### Parts of the exercise
1. Do these statements agree with the article about Jeremy Bates at Beckenham: (a) Bates's first-round win over Colin Beecher took 66 minutes; (b) Greg Rusedski was expected to make his debut at Beckenham; (c) Jason Stoltenberg was the No 1 seed in the men's draw? Answer yes or no for each, and quote the article's deciding words exactly.
2. Can you transcribe the article about Jeremy Bates at Beckenham between "The men's draw" and "couple of hours.", inclusive?

### Excerpted text
______
Jeremy Bates put the grass beneath his feet yesterday and the feeling was pretty good. He enjoys his home comforts and, while others have given the Beckenham tournament a wide berth this year, he continues to turn up. What is more, he might just be about to answer his country's call once more.

During the winter, Bates declared that he was no longer minded to shoulder the burden of Britain's hopes in the Davis Cup and suggested, at 32, it was time the younger breed took over. Since then we have lost to Slovakia, and David Lloyd, the new British captain, has waved the flag and invited him to grasp it.

"I have spoken to David recently, but I would rather leave any decision until I have got back to him," Bates said. "Ask me again in two days' time and I might have an answer."

Next month's confrontation with mighty Monaco at Eastbourne will determine whether Britain is to sink into the Euro-African zone, and Lloyd would have been impressed yesterday as Bates swept aside countryman Colin Beecher in the first round.

It was routine business, Bates detained a mere 66 minutes for his 6-3, 6-2 victory which gives him a second-round match with another Englishman, Andrew Foster, who put out Bong-Soo Kim of Korea.

What might be encouraging Bates is that with Greg Rusedski now a fully committed Brit, he is no longer the home player with the highest computer ranking. For the first time since 1987, he could compete knowing that most of the attention and pressure would be focused elsewhere.

There have been dissenting voices among the squad with regard to the arrival of the Canadian-born Rusedski, but not from the Solihull quarter. "Greg is a very good player and a decent guy. It is not a problem for me that he has come in at the top because I am winding down my career, but I do have sympathy for someone like Mark Petchey, because he has worked all over the globe to try and get the No 1 spot."

Having disappointed the organisers here - a bout of tonsilitis proving difficult to shake off - the unveiling of Rusedski is expected next week at the Stella Artois Championships. Bates is in no doubt that he will go down a storm. "He will do well on grass, his service is quite staggering. Guys like Ivanisevic serve big but he is not in Greg's class. He has so much variation."

The men's draw lost its No 1 seed yesterday when the Australian Jason Stoltenberg made a first-round exit. His demise meant that Lan Bale of South Africa went from "lucky loser" - beaten in the last qualifying round, his was very much a backdoor route into the main competition - to "most delighted winner" in the space of a couple of hours.
______
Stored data
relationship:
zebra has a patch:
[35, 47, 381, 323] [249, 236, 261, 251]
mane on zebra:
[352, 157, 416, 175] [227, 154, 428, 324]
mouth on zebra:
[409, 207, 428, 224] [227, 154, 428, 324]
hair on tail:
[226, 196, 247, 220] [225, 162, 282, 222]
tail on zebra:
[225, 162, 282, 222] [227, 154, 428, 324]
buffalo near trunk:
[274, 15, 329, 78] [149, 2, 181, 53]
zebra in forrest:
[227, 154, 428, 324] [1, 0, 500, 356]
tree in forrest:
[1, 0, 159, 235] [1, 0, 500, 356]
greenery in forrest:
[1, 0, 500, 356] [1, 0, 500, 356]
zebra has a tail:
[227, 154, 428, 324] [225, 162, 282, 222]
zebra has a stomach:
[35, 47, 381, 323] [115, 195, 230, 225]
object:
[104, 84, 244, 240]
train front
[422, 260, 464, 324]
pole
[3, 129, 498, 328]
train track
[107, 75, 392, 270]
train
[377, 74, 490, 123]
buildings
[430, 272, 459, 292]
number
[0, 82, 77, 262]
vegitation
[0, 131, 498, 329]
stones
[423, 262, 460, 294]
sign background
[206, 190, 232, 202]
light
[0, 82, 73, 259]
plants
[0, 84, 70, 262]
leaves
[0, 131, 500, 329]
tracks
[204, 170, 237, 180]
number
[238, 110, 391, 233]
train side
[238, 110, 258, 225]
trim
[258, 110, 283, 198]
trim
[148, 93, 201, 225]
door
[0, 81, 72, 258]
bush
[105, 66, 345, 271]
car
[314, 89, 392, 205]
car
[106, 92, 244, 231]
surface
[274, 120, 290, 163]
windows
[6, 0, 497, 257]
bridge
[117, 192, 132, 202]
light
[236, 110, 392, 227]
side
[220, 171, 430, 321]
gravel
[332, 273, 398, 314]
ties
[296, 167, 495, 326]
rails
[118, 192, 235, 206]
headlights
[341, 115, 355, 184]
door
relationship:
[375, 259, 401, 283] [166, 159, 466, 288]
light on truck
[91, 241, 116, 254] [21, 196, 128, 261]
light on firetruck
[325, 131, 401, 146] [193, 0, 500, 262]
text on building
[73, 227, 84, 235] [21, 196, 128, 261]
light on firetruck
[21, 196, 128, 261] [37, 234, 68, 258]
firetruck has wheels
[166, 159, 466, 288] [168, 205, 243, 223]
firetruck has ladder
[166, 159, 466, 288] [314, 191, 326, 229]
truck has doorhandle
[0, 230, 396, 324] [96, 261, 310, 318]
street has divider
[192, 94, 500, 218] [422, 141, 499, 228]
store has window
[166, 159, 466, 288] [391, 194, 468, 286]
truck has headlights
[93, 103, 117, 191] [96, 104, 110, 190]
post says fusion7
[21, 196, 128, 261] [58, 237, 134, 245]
______
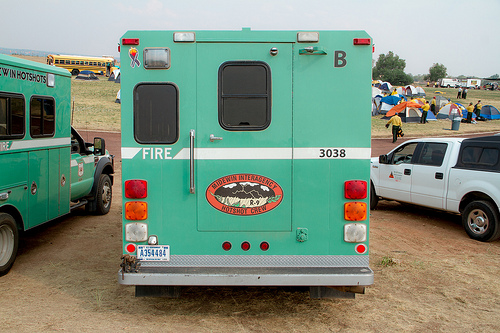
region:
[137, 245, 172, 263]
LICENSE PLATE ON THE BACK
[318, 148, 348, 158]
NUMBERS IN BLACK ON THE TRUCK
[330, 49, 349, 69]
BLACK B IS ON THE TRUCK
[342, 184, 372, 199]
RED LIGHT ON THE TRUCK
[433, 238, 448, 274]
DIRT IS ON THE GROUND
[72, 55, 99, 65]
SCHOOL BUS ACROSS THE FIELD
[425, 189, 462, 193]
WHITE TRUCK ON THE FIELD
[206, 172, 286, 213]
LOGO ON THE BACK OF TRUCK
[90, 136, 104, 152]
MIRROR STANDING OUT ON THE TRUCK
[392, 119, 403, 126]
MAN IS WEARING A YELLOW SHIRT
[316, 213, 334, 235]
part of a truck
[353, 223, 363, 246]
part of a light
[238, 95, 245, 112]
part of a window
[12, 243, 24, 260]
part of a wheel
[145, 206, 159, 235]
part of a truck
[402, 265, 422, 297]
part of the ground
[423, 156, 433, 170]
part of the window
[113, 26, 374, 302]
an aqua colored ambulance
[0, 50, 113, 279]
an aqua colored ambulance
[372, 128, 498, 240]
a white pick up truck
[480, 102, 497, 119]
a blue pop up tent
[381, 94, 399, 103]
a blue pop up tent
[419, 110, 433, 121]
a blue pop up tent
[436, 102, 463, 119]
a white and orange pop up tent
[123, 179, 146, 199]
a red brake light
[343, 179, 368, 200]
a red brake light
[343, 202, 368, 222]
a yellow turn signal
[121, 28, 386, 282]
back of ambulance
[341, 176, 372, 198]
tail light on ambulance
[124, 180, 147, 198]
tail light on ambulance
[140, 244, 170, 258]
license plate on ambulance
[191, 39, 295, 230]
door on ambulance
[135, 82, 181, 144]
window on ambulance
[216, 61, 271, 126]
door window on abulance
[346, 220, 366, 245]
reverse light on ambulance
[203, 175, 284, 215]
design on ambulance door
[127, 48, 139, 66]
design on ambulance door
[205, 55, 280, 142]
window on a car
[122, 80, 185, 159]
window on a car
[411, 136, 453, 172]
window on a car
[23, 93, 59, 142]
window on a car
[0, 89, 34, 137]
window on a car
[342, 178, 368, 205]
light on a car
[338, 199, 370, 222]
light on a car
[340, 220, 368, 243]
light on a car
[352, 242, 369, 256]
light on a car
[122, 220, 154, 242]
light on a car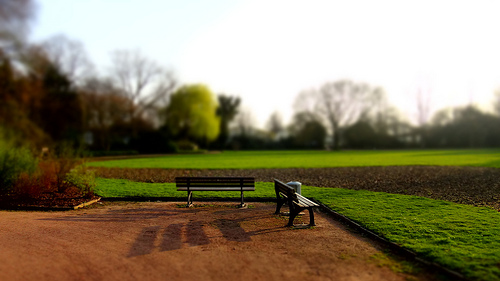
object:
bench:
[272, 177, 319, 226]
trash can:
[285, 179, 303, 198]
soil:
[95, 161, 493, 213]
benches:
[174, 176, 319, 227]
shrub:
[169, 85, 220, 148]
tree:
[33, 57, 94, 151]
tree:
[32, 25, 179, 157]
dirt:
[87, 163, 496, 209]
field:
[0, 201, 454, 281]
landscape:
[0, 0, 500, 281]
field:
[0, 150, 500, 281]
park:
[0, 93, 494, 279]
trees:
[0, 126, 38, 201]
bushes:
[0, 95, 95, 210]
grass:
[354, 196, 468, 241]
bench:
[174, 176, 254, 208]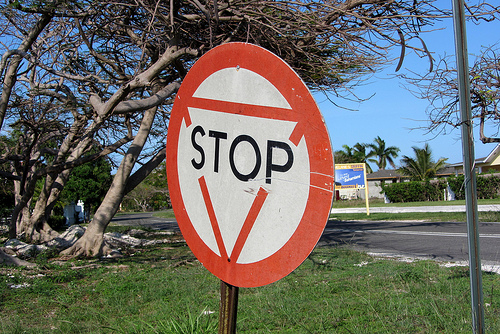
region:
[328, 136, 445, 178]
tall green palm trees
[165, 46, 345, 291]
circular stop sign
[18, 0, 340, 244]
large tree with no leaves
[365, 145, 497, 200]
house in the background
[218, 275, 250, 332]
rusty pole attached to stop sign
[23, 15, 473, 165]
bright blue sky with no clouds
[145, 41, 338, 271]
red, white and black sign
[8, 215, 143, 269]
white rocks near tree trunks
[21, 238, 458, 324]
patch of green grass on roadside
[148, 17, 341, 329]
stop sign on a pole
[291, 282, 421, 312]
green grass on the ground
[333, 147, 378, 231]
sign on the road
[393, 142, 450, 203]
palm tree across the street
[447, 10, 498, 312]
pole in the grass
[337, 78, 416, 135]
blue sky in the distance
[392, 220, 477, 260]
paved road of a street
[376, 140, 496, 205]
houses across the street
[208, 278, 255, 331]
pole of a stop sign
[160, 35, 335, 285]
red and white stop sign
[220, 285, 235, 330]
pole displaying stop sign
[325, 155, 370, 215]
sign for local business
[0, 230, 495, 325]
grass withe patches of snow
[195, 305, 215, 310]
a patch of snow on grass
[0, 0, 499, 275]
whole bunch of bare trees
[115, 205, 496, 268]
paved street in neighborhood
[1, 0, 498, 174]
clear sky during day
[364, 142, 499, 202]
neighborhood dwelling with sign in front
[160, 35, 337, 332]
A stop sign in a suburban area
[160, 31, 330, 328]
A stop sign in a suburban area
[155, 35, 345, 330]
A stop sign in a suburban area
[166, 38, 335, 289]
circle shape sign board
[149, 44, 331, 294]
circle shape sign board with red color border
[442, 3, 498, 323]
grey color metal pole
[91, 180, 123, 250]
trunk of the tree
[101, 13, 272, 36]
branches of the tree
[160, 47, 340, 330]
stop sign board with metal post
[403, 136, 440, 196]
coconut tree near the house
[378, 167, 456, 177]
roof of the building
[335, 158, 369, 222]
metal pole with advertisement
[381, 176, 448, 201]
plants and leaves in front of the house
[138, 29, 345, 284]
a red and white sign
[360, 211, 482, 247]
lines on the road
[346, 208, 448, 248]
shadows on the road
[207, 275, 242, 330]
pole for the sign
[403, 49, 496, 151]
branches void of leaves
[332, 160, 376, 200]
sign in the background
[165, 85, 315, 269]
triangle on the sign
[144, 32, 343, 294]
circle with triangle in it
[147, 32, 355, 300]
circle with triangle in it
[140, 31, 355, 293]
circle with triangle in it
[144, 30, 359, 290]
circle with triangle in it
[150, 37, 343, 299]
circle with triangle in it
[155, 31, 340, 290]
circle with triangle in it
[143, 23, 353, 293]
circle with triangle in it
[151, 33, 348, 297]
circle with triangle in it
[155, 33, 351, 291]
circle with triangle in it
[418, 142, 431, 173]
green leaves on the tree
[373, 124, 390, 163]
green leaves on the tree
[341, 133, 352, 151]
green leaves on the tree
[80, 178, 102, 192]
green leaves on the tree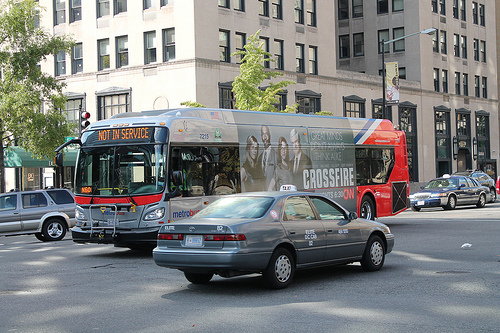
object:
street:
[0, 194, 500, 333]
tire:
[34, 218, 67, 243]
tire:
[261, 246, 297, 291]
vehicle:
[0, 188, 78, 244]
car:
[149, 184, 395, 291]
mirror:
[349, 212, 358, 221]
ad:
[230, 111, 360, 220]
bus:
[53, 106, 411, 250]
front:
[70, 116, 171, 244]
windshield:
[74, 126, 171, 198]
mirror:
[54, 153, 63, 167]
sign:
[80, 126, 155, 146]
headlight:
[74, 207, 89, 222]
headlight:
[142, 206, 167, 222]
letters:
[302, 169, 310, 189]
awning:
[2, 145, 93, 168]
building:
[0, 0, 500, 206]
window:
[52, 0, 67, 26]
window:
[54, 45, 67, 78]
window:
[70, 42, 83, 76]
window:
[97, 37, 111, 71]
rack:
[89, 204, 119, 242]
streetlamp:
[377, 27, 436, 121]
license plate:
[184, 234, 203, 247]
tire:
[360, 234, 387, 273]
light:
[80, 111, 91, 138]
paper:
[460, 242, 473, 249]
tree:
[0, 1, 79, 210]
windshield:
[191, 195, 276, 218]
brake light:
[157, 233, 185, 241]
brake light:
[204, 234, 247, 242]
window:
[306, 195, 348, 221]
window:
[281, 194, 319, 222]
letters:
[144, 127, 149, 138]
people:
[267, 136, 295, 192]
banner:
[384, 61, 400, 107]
______
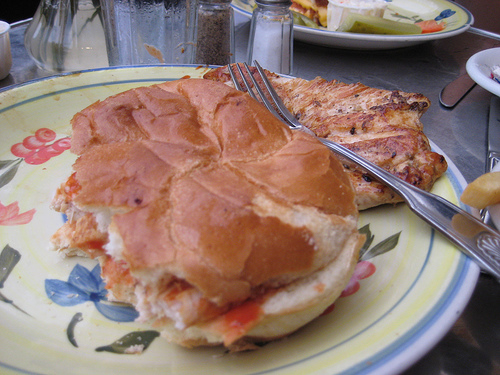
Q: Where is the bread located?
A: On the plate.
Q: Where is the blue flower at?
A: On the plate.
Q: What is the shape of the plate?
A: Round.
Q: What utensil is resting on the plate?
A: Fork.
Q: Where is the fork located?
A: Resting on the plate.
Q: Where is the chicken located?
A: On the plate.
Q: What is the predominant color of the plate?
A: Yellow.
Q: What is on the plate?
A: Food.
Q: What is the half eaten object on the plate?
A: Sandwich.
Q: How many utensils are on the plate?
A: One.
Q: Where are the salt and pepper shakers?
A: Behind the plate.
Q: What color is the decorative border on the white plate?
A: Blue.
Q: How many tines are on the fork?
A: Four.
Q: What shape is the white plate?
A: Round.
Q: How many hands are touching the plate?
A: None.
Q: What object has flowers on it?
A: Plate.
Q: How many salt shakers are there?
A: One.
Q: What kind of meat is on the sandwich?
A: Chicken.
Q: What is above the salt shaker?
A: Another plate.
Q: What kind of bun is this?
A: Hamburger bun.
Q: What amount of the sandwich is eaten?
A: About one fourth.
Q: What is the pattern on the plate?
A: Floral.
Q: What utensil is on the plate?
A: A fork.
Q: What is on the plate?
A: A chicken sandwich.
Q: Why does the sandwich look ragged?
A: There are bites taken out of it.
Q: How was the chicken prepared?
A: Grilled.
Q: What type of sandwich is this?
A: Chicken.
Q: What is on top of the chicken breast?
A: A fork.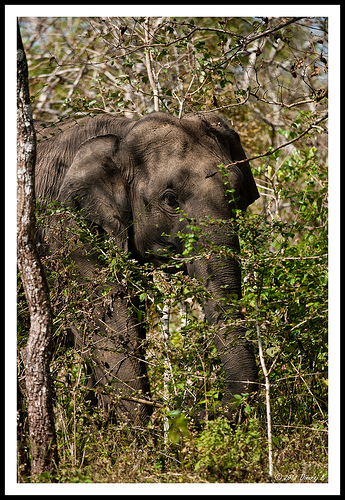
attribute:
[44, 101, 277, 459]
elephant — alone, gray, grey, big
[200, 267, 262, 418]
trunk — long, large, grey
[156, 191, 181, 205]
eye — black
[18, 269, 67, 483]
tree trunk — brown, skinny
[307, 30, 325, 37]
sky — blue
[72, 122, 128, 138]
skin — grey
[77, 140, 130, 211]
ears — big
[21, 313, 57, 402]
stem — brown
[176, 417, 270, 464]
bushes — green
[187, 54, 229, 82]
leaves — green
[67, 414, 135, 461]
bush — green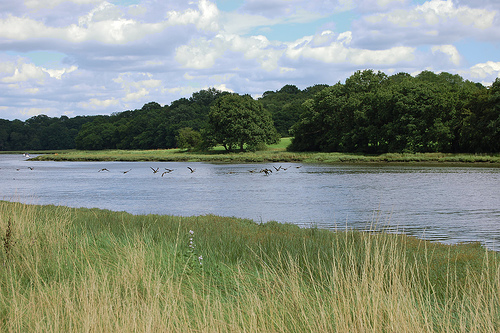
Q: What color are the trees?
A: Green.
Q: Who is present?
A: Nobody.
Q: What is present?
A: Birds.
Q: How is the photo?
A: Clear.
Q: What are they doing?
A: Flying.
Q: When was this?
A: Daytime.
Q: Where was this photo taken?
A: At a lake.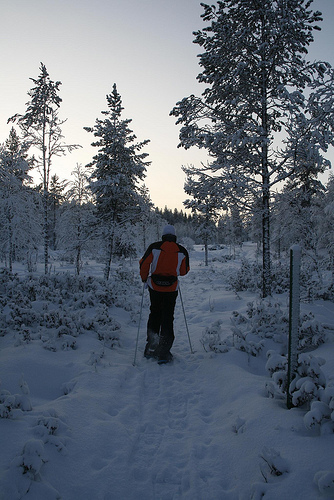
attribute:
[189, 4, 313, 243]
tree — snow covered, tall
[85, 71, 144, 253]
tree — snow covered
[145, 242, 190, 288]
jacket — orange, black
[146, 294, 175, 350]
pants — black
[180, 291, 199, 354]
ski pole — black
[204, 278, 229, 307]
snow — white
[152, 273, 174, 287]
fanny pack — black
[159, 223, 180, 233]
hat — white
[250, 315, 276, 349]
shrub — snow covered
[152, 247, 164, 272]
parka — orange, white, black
______
### Responses to the exercise
1.
(a) Yes: "Bates detained a mere 66 minutes for his 6-3, 6-2 victory"
(b) No: "the unveiling of Rusedski is expected next week at the Stella Artois Championships"
(c) Yes: "The men's draw lost its No 1 seed yesterday when the Australian Jason Stoltenberg made a first-round exit."

2.
The men's draw lost its No 1 seed yesterday when the Australian Jason Stoltenberg made a first-round exit. His demise meant that Lan Bale of South Africa went from "lucky loser" - beaten in the last qualifying round, his was very much a backdoor route into the main competition - to "most delighted winner" in the space of a couple of hours.